Monday, August 31, 2009

Having Fun With Transfers - using gel medium and Mod Podge

Why would anyone want to do a transfer? Wouldn't it be be easier to just glue down a photo or a clipping? But maybe that's too easy for a mixed media lover. In our Melange Team of mixed media artists, we are having a transfer challenge this month. When I began to explore the world of transfers, I discovered what fun it can be! During this last month I have tried many different transfer methods using different liquids and different papers. Here are the two that have worked the best for me.

This is Grey Lady. She was my first successful transfer using gel medium. I started with an actual color photograph of this greyhound printed on cotton that I had purchased a couple of years ago from The Lonesome Pet. (She still sells many different dog breed items on eBay if you are interested.) Using my HP ink jet printer, I copied this color photograph on fabric on to a piece of plain white paper, 24 lb, 96 brightness using only black ink.

Then I laid my own piece of light tan cotton on a cookie sheet and spread on it a layer of Claudine Hellmuth Studio multi/medium matte gel. I used a plastic card, like a credit card,and spread the gel like I would put mayo on bread, a little bit thick. I put the black greyhound print on the white paper face down on to the gel-covered cotton. I burnished it with the back of a spoon to rub it in. I kept burnishing and checking it to see if it was transferring and it was. When I thought it was finished, I checked one corner to see how dark it was, then pulled off the paper. I didn't let the paper dry (that's a different method) and it all came off of the cotton.

I let this transfer dry and later mounted it on light cardboard to make the Grey Lady wall hanging, which is listed in my etsy shop.

The four photos above are samples of my second transfer method - using Mod Podge. I copied a color photograph on to Burlington glossy photo paper (Kodak glossy paper works also.) I used cotton fabric again, and spread on a thin layer of Mod Podge. I didn't use quite as much of the Mod Podge as I did when I used the gel medium.
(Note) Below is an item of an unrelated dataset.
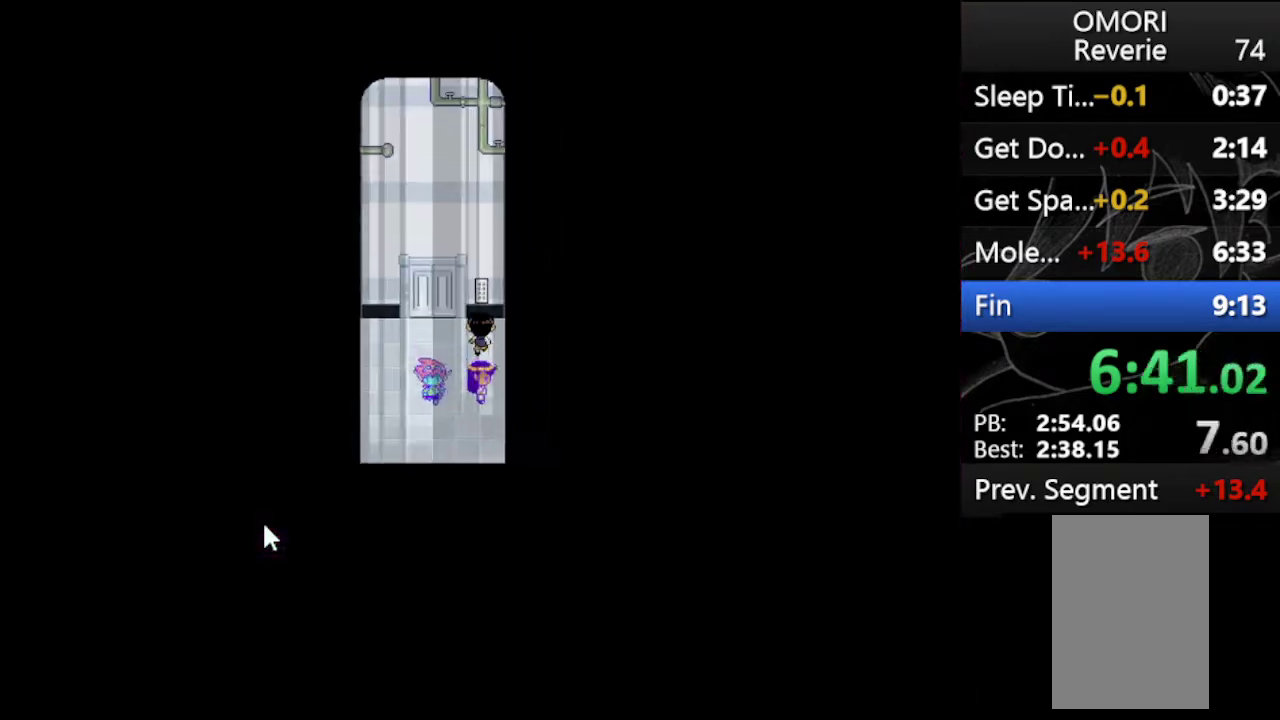
{"keys": [], "events": [[100, "z", "down"], [133, "up", "up"], [133, "z", "up"], [233, "z", "down"], [333, "z", "up"], [367, "z", "down"], [467, "z", "up"]]}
I placed the copied photo face down in the Mod Podge and pressed it down very lightly. No need to burnish or rub it with a spoon. The Mod Podge will begin immediately to loosen the film of color from the photo paper. In 30 to 45 seconds, lift an edge to see if the color film is loose. When all four corners are loose, gently lift off the paper and a thin film with all the color will be left on the cotton. It won't be down into the fabric threads like with a gel transfer, but the film sits on top of the fabric. Your transfer may dry with small wrinkles or imperfections, but that adds to the uniqueness of the transfer. If it dries too glossy for your taste, carefully brush on a layer of matte gel.

Remember if your photo or clipping to be transferred includes words or numbers, print them in reverse on your printer, so they will be readable on your transfer.
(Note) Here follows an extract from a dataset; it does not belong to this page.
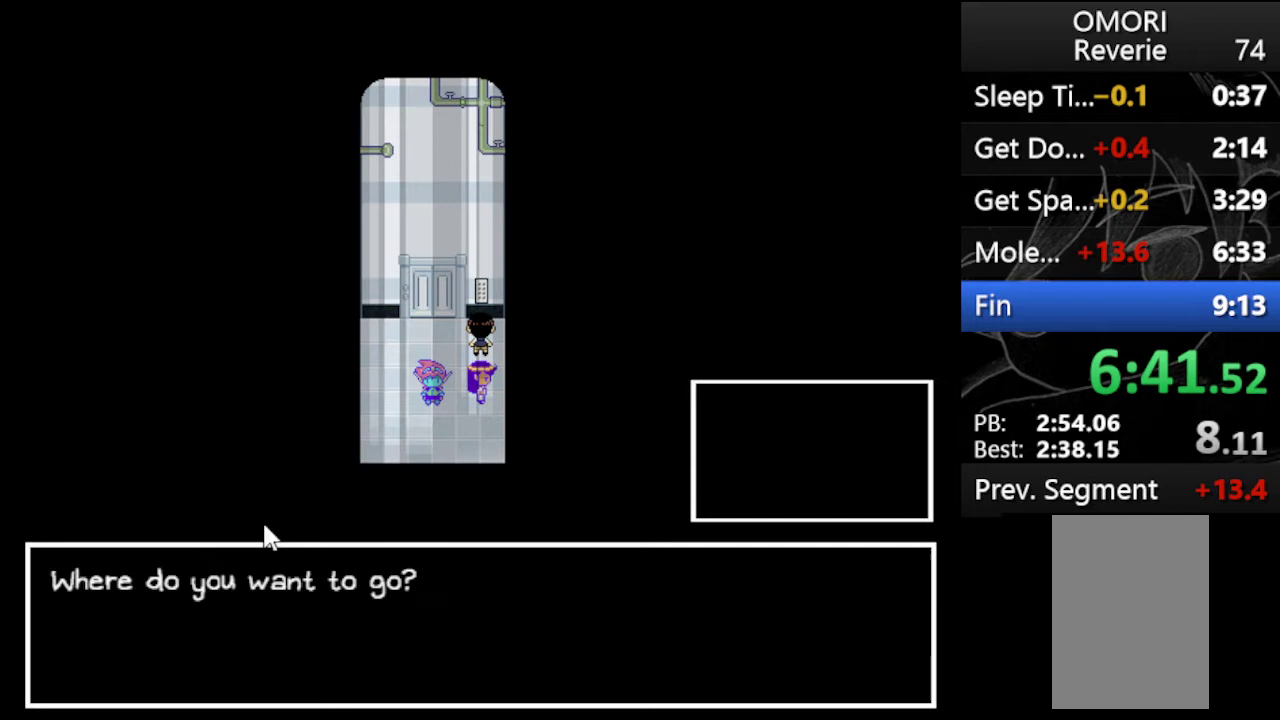
{"keys": [], "events": [[67, "z", "down"], [167, "z", "up"], [200, "z", "down"], [300, "z", "up"]]}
Check out the rest of the transfers submitted to our challenge on the Melange blog at:

Don't be afraid to experiment! Keep trying and invent new ways too!

Midwestie Lady - Linda B.

Wednesday, August 5, 2009

"We are Family"

I used a print of a photo from my family taken in 1944, writing scraps from vintage letters, tissue paper birds, paper daisies, and three Inchy Art blocks with "W" "E" and "Family." The exact title is "We R Family" and you have to search a bit for the "R."
I used gloss gel medium , heavy matte medium, Staz-On ink, acrylic paints, E6000 glue and images of an angel and dark texture. Four colors of acrylic paints are layered for the background.

After I gathered all my materials and wrote down my idea, then my new printer stopped printing, and I couldn't use any transfer method for the main photo. So I chose a print copy of a family photo instead and forged ahead, letting the ideas flow and the pieces come together. The quote on the side is: The family is one of nature's masterpieces - George Santayana. How true for both our families and our feathered friends.